FLaTEC: Frequency-Disentangled Latent Triplanes for Efficient Compression of LiDAR Point Clouds
This work addresses efficient compression for LiDAR point clouds, which is crucial for applications like autonomous driving, and represents an incremental advancement with a novel method for a known bottleneck.
The paper tackled the problem of balancing compression ratio and reconstruction quality in LiDAR point cloud compression by proposing FLaTEC, a frequency-aware model that decouples low-frequency structures and high-frequency textures, achieving state-of-the-art rate-distortion performance with 78% and 94% BD-rate improvements on SemanticKITTI and Ford datasets.

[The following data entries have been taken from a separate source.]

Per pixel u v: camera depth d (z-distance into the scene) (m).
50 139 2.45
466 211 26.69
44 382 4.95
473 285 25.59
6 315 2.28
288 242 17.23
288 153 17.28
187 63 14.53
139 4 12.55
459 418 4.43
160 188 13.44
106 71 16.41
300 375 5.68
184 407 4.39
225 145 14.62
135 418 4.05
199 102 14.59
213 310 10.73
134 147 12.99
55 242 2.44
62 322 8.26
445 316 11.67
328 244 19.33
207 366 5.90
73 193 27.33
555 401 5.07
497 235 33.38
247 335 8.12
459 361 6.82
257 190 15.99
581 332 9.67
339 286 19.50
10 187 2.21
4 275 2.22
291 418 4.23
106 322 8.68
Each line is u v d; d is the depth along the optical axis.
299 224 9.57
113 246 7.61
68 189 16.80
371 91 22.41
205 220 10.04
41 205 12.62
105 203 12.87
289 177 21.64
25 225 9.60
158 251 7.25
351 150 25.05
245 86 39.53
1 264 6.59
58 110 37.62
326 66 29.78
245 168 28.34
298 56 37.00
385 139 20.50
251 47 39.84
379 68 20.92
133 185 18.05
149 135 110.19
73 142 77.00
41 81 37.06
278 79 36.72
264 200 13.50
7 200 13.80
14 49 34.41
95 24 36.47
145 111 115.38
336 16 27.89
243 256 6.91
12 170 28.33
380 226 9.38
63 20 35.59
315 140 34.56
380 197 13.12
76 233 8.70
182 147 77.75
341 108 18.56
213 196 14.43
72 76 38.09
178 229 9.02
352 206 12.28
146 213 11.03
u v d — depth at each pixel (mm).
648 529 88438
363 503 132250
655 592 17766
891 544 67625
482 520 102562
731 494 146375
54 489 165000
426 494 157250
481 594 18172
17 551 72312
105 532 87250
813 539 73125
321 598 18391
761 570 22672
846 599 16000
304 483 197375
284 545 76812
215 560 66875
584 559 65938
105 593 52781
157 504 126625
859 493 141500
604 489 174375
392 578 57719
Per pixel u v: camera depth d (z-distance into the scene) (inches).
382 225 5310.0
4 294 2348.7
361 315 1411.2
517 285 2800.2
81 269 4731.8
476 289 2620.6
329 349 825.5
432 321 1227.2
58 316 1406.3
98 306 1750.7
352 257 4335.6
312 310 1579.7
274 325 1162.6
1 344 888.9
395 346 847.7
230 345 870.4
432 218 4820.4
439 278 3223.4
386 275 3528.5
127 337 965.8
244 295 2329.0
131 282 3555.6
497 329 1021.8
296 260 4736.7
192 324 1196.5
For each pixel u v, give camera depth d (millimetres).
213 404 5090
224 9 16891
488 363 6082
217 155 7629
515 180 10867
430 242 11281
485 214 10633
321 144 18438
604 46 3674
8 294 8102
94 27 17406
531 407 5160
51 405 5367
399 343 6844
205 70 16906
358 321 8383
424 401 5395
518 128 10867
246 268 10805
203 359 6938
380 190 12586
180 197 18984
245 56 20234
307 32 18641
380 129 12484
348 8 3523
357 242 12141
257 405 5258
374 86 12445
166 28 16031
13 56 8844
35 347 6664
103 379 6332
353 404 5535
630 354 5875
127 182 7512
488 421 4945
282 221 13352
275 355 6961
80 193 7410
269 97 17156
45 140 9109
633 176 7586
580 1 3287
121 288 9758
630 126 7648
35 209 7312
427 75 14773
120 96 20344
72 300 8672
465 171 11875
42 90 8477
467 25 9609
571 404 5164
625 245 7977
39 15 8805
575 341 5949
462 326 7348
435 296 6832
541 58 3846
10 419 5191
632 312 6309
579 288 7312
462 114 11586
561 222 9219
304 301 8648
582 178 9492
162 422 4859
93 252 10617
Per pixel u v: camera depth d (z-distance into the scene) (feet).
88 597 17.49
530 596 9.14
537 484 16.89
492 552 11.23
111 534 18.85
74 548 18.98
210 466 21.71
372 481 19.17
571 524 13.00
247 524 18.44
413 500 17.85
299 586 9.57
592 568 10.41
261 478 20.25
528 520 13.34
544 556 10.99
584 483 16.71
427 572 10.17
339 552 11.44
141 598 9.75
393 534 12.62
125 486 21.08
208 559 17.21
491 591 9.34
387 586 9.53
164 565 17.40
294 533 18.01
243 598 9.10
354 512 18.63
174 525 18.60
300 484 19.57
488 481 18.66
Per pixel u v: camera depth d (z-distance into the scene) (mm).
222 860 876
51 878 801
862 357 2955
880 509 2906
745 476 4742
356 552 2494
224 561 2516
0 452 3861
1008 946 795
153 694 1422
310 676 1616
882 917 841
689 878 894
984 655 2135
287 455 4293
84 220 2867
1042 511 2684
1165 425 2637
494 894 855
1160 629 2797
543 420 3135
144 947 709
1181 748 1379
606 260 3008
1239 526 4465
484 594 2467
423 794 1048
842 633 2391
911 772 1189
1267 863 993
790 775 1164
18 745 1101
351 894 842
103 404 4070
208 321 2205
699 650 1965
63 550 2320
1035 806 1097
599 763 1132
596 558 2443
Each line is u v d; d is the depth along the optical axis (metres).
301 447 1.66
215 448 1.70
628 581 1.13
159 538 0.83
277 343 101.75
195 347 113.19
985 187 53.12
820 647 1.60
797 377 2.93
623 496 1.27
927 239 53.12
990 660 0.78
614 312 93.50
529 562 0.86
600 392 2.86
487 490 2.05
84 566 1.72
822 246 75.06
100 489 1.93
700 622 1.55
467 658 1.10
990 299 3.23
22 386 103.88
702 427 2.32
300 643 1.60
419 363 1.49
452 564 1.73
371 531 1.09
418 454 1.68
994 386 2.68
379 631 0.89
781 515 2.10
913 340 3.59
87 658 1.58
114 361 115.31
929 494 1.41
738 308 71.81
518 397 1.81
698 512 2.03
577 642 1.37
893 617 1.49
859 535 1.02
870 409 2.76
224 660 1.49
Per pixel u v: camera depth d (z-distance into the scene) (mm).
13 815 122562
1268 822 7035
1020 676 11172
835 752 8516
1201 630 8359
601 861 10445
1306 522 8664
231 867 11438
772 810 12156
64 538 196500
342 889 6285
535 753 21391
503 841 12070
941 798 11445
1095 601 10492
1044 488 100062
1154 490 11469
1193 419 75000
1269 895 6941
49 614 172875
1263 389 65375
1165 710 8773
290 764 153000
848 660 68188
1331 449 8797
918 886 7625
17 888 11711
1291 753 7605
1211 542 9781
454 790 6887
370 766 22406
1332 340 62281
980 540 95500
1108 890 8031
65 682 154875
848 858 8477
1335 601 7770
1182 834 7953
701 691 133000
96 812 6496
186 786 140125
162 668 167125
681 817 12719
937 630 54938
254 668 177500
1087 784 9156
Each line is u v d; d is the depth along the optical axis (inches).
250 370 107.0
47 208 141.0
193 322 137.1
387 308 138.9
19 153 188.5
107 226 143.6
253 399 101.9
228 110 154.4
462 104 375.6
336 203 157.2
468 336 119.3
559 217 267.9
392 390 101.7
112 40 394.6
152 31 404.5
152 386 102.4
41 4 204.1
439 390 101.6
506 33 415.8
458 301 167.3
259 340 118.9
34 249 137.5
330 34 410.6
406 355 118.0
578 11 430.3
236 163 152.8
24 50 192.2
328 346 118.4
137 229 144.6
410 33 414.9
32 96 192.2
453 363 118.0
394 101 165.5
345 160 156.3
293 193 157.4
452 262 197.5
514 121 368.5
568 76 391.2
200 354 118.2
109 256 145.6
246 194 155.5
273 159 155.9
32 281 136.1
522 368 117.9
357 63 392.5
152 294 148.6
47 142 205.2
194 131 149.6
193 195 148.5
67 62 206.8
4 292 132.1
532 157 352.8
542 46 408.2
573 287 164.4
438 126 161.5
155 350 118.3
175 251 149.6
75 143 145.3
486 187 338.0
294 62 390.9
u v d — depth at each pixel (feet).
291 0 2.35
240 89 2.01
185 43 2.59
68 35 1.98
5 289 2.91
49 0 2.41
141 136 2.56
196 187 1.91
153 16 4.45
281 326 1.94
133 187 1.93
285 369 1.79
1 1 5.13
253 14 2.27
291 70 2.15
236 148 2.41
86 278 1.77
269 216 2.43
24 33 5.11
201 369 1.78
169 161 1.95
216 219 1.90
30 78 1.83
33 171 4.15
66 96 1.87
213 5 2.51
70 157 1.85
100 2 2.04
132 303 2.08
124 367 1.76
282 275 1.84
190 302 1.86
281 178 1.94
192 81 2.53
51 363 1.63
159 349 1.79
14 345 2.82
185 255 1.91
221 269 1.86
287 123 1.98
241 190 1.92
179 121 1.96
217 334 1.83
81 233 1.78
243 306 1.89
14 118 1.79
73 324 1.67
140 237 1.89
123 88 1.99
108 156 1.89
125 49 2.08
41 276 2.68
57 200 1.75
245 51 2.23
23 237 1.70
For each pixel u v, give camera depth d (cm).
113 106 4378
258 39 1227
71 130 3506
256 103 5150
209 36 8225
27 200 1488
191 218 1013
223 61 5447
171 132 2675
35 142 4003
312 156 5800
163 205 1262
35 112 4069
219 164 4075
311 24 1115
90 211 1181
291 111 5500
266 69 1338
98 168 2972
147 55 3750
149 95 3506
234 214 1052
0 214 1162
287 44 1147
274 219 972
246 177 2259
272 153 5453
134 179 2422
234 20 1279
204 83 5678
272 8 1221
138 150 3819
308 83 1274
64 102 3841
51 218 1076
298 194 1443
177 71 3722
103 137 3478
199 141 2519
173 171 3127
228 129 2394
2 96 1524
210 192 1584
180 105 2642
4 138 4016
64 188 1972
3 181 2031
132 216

Point cloud compression methods jointly optimize bitrates and reconstruction distortion. However, balancing compression ratio and reconstruction quality is difficult because low-frequency and high-frequency components contribute differently at the same resolution. To address this, we propose FLaTEC, a frequency-aware compression model that enables the compression of a full scan with high compression ratios. Our approach introduces a frequency-aware mechanism that decouples low-frequency structures and high-frequency textures, while hybridizing latent triplanes as a compact proxy for point cloud. Specifically, we convert voxelized embeddings into triplane representations to reduce sparsity, computational cost, and storage requirements. We then devise a frequency-disentangling technique that extracts compact low-frequency content while collecting high-frequency details across scales. The decoupled low-frequency and high-frequency components are stored in binary format. During decoding, full-spectrum signals are progressively recovered via a modulation block. Additionally, to compensate for the loss of 3D correlation, we introduce an efficient frequency-based attention mechanism that fosters local connectivity and outputs arbitrary resolution points. Our method achieves state-of-the-art rate-distortion performance and outperforms the standard codecs by 78\% and 94\% in BD-rate on both SemanticKITTI and Ford datasets.